At the conclusion of the proposal process, the partners submit their proposals to TMT (3). The proposals are scheduled by TMT and through an iterative process, a final 6-month long-term semester schedule is produced (4), combining science programs to be executed in visitor, service or eavesdropping modes (see the section on Observing Modes for more information), as well as technical time required for the commissioning of new instruments or systems, and for maintaining the observatory in full operations conditions.
"Phase 2" corresponds to the process of preparing and executing the observations. Regardless of their observing mode (visitor or service), the PIs must use TMT-provided tools to prepare their observations ahead of time with sufficient details for execution by the support astronomer (6). A prototype Phase 2 planning tool for IRIS based on the Gemini Observing Tool is shown below.
In all operations modes, the support astronomer uses a TMT-provided Observation Selection Tool to select an observation for execution and start the process with target acquisition followed by data acquisition.
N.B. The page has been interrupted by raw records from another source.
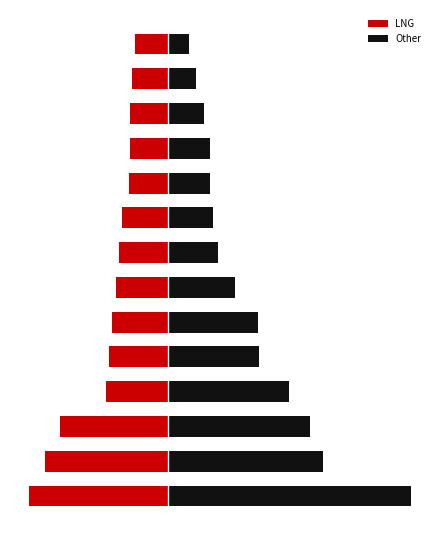

How many bars are there in each group?

2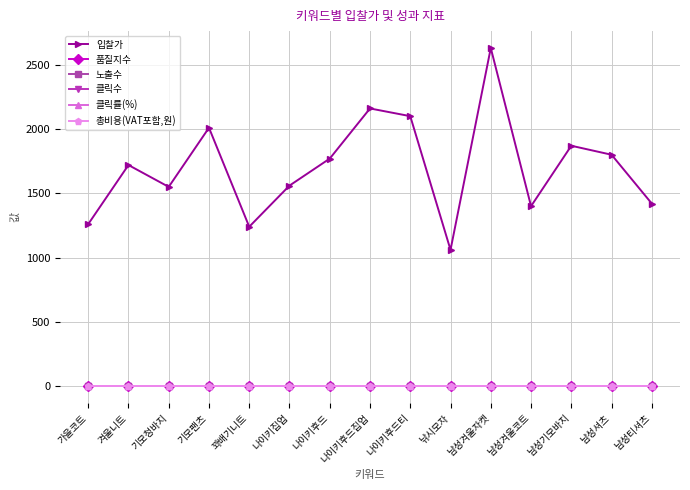

Is this an area chart (filled region under the line)?

No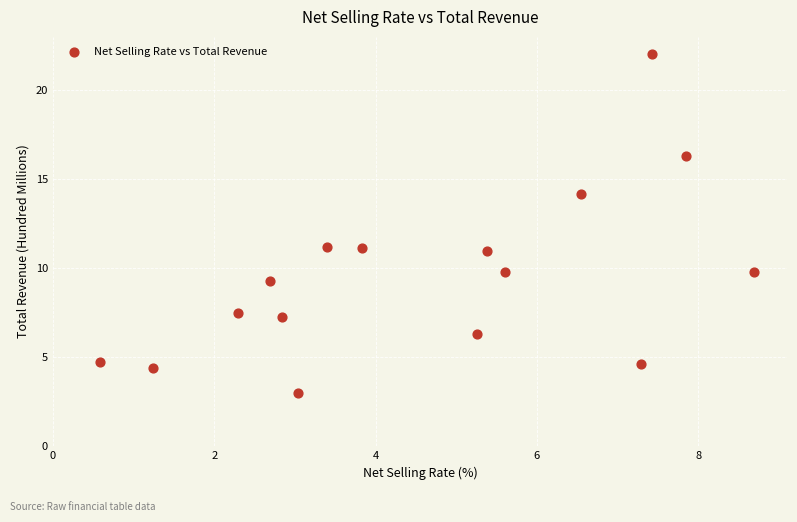

What is the range of X values (max minus min)?

8.1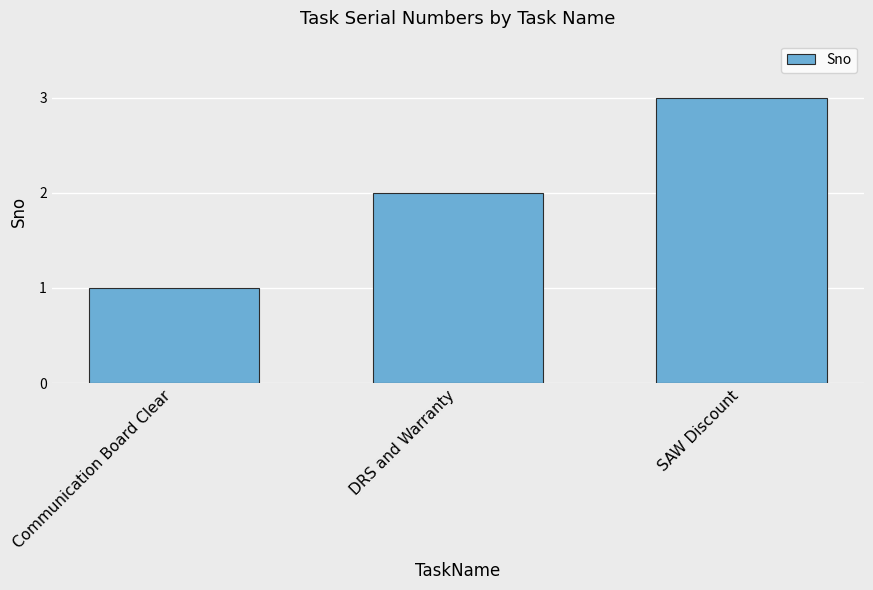

Rank the categories by value from lowest to highest.

Communication Board Clear, DRS and Warranty, SAW Discount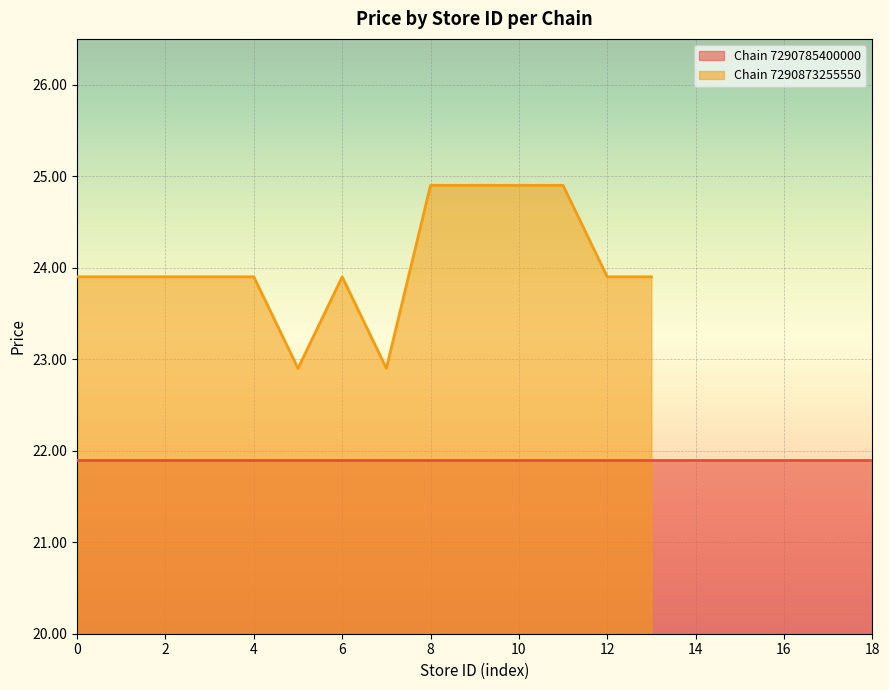

What is the maximum value for Chain 7290873255550?

24.9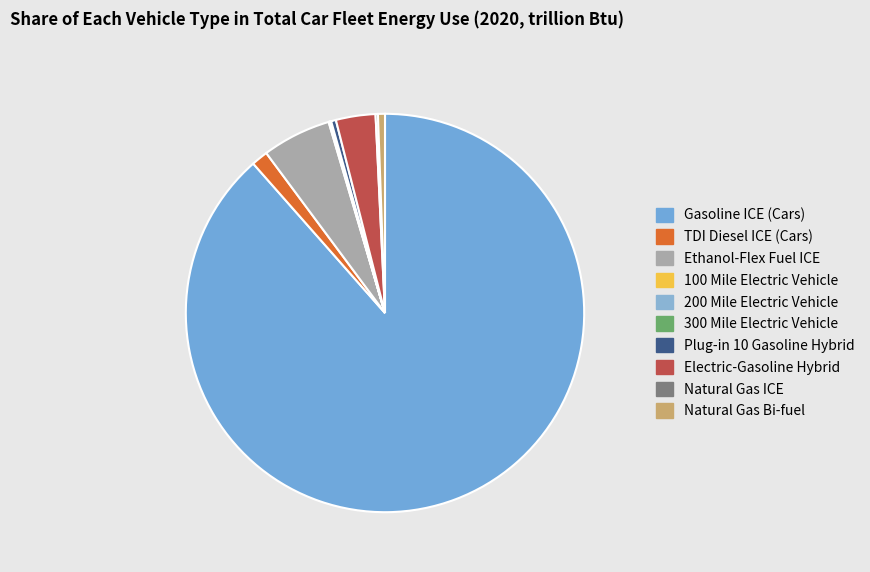

Which slice is the largest?

Gasoline ICE (Cars)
For visitor mode observations, the visiting astronomer selects an observation from his/her own program. For service mode observations, the support astronomer selects the next program for execution using an adaptive scheduling tool, which proposes the highest priority observations to be carried out based on observatory policies.
The Observation Execution step (10) uploads all relevant information from the selected observation and execute the observing sequence to produce the desired science data. The execution sequence can be quite complex, involving the configuration and run-time control of many telescope systems. The products of each sequence execution are science frames and metadata, which are captured by the control system in the way the original observer intended. The Executive Software System (ESW) provides the software in this box.
After execution (10), the science frames are stored in the Data Management System (DMS) local storage system (11). Science frames are also distributed around the observatory to allow for visualization and any processing that may be needed prior to visualization or as part of target acquisition (12). The current construction plan has all science data and associated files pushed from the local torage system to a centralized data center (13). All TMT users would access their data through this centralized science archive (14) rather than the local storage system.